The response should contain only those lines of the entries below that include the string "wall".

┄┄┄┄┄┄┄┄┄┄┄┄┄┄┄┄┄┄┄┄

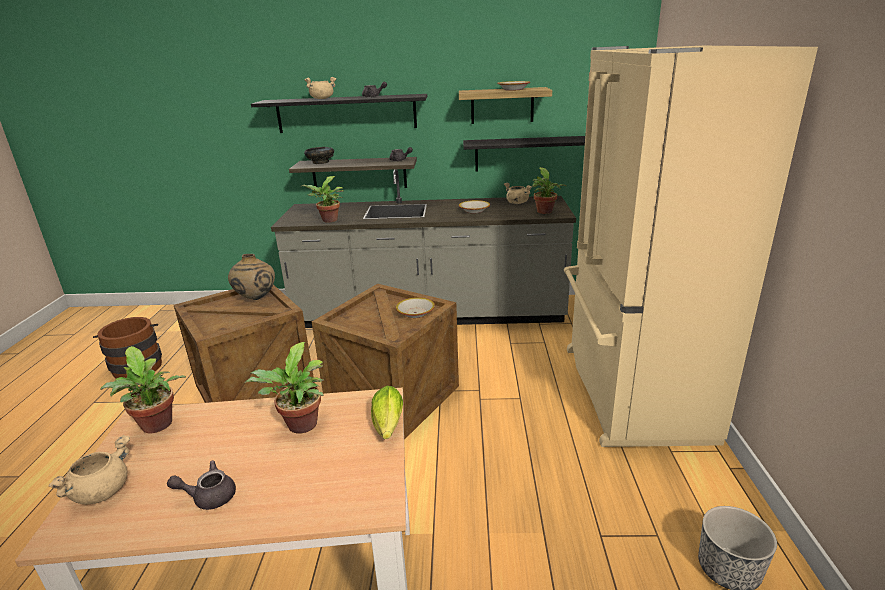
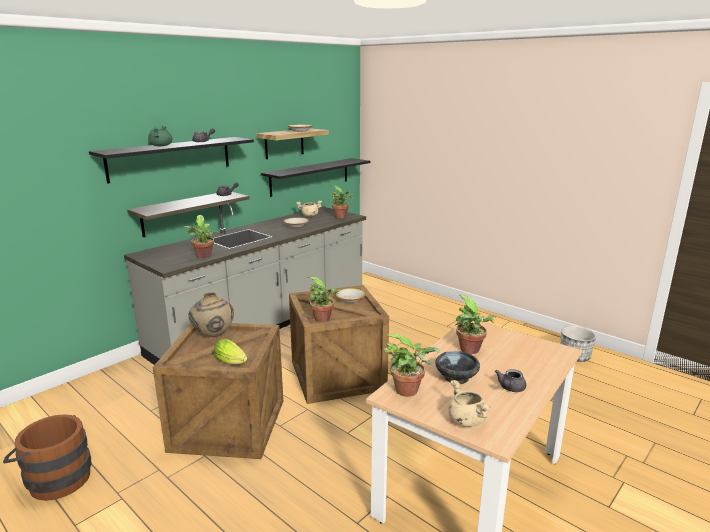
camera: 50 degrees left, 5 degrees down
(320, 162) = (158, 207): black bowl -> black bowl (456, 378)
(322, 98) = (160, 146): beige cooking pot -> green cooking pot
(349, 322) = (324, 319): none -> potted plant
(388, 427) = (501, 331): lettuce -> lettuce (232, 362)
(630, 392) = (443, 314): beige fridge -> none

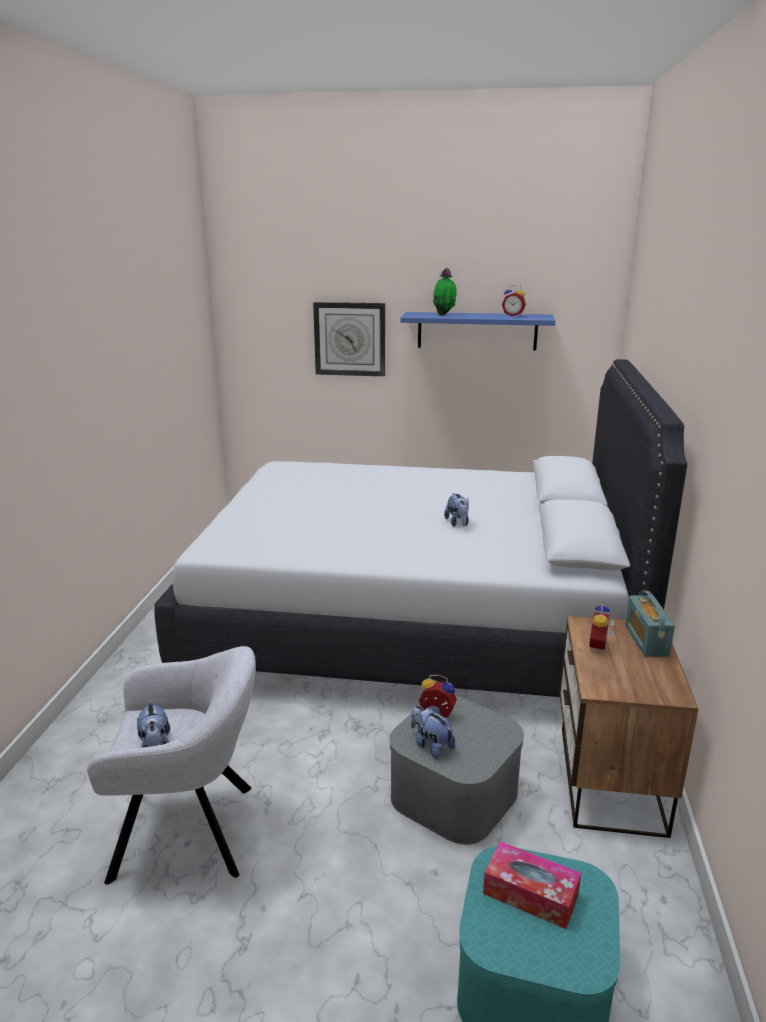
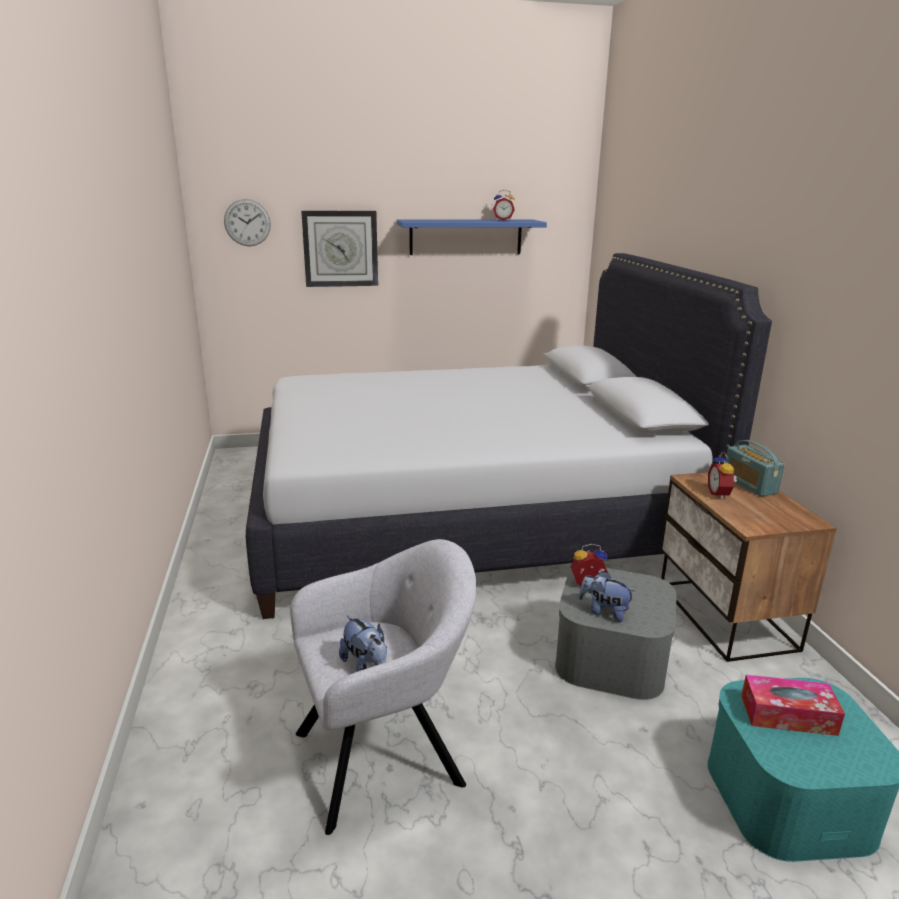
camera: 20 degrees left, 0 degrees up
(265, 312) = (247, 222): none -> wall clock
(444, 315) = (440, 220): potted plant -> none
(458, 523) = (522, 410): plush toy -> none

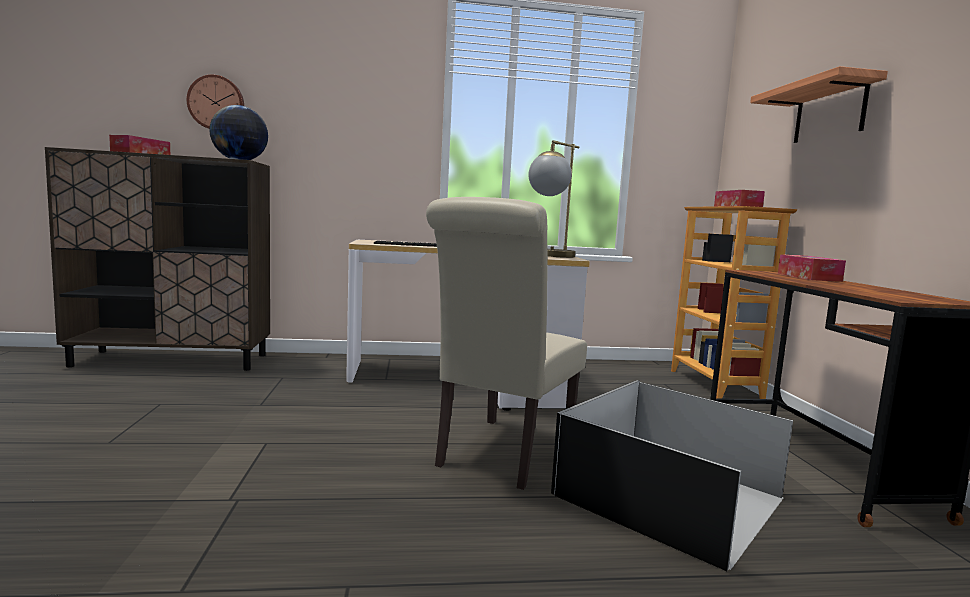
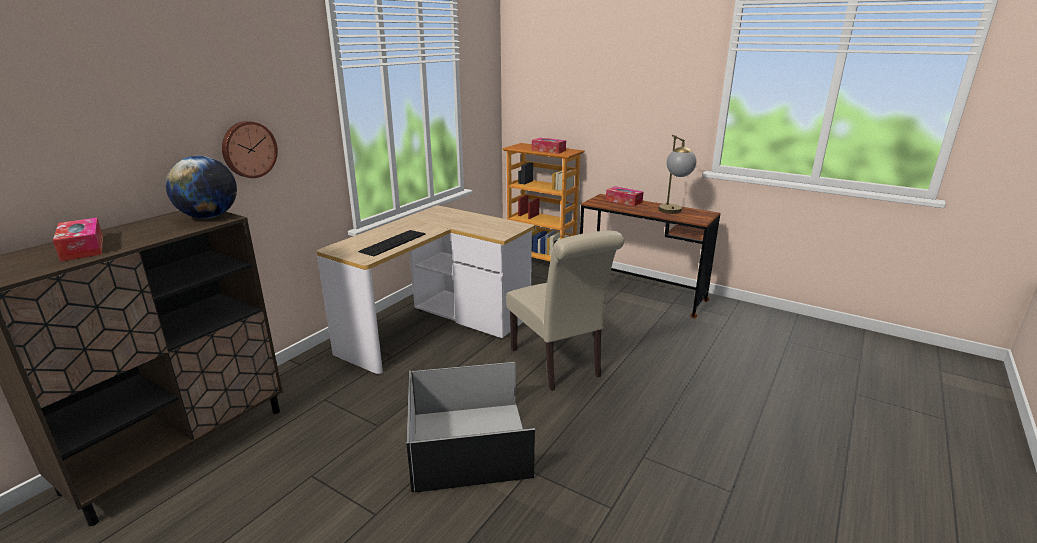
camera: 50 degrees left, 15 degrees up
(216, 103) = (112, 147): wall clock -> wall clock (248, 149)
(550, 256) = (503, 226): table lamp -> table lamp (673, 213)
(667, 498) = (640, 344): black storage box -> black storage box (469, 445)
(829, 112) = (601, 93): shelf -> none

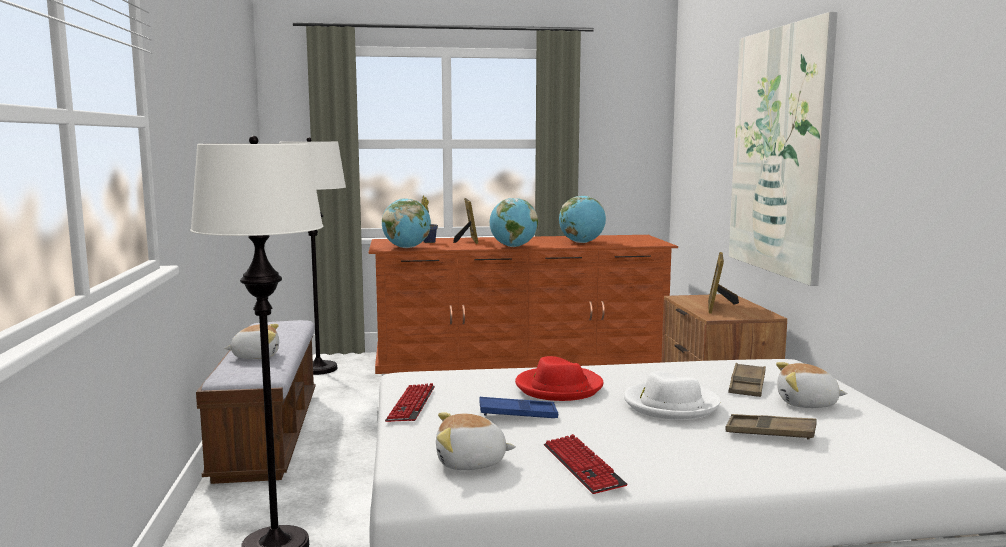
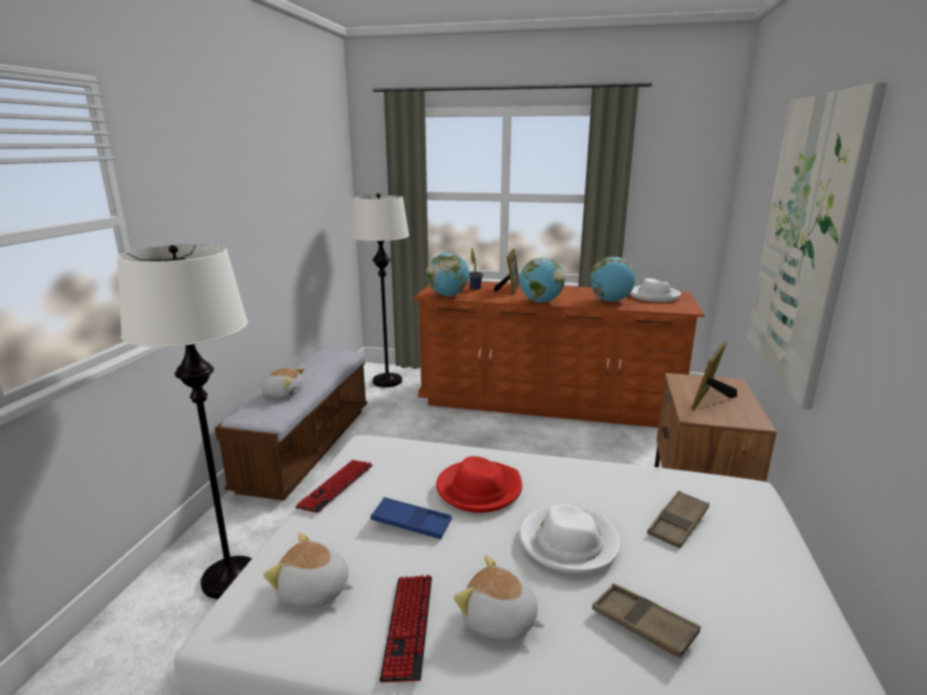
camera: 20 degrees right, 10 degrees up
(618, 238) = (653, 296): none -> white hat
(807, 404) = (727, 575): plush toy -> plush toy (499, 621)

┄┄┄┄┄┄┄┄┄┄┄┄┄┄┄┄┄┄┄┄

• Task output:
(265, 312) = (247, 222): none -> wall clock
(216, 103) = (112, 147): wall clock -> wall clock (248, 149)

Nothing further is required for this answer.